Peter Reinecke suggests giving the Nunavummiut a few bucks to maintain subsistence hunting, but any talk of infrastructure development is "ludicrous," based upon a wrongful sense of entitlement. Clearly the notion of social and economic investment is lost on him. What we should do, he thinks, is simply freeze the Inuit culture in time, providing some funds for that purpose. For some reason I get an image of one of those snow-bottles with an igloo and a bunch of faceless people in furs. Something like the one illustrated above.

There have always been ill-informed suggestions regarding "what to do about the Inuit." Canadian anthropologist Diamond Jenness, decades ago, suggested resettling them all in the South. The dreadful Frances Widdowson thinks along similar lines today:

When the unviable character of Nunavut is recognized, the only sensible policy in the long run appears to be gradual depopulation. This does not mean forcibly relocating anyone who lives in the territory, only encouraging people to gradually migrate to larger centres. Most importantly, it means ending costly and unworkable decentralization schemes, which assume that an economic and political system can be “built” with large external rents. Nunavut, like all parasitical appendages on productive economies and societies, should be allowed to “wither away” as the younger generation seeks out a more stimulating and productive life.

Reinecke would not go that far, or at least I hope not. Rather, we should just keep up a minimal trickle of support to allow the continuance of traditional lifeways. But certainly not anything like a $25 million investment in Pangnirtung to develop the local fishing industry.

The embedded notion here is one of a "culture" that somehow remains static and timeless, a tiresome anthropological fallacy that was exploded by Johannes Fabian, for one, in his Time and the Other: How Anthropology makes its Object (1983), but still persists in the popular mind. Yet the Greenlanders, far from requiring relocation or demanding to live in a changeless past, are making use of every modern technological innovation available, working in their own language, proud citizens of Kalaallit Nunaat looking to the future. And they're doing it themselves.

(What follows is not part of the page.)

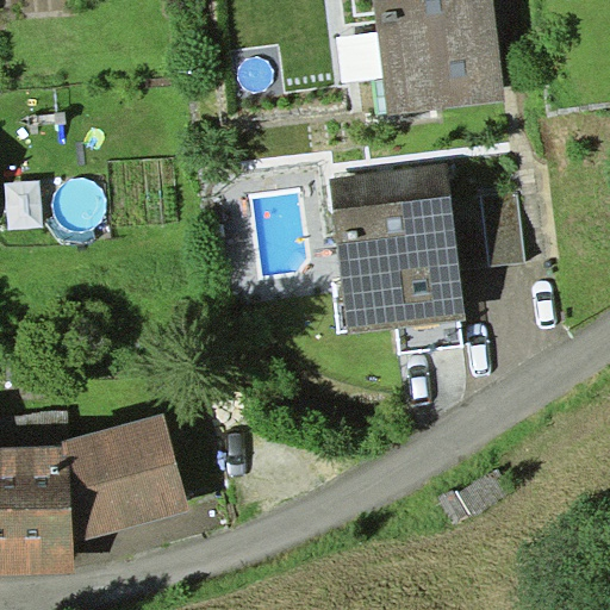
[(492,0),(375,0),(390,113),(505,99),(492,0)]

There is much hope for Nunavut, although there are terrible obstacles of all kinds at present. The Nunavummiut are indeed making progress. But what is needed now more than ever is to abandon ignorance and superstition. And by that I mean ours, as exemplified by public policy researcher Peter Reinecke's ill-founded remarks.

[Disclosure: I am presently working on a thesis, when blogging and contract work don't get in the way, on the formation of Nunavut and its governance structure.]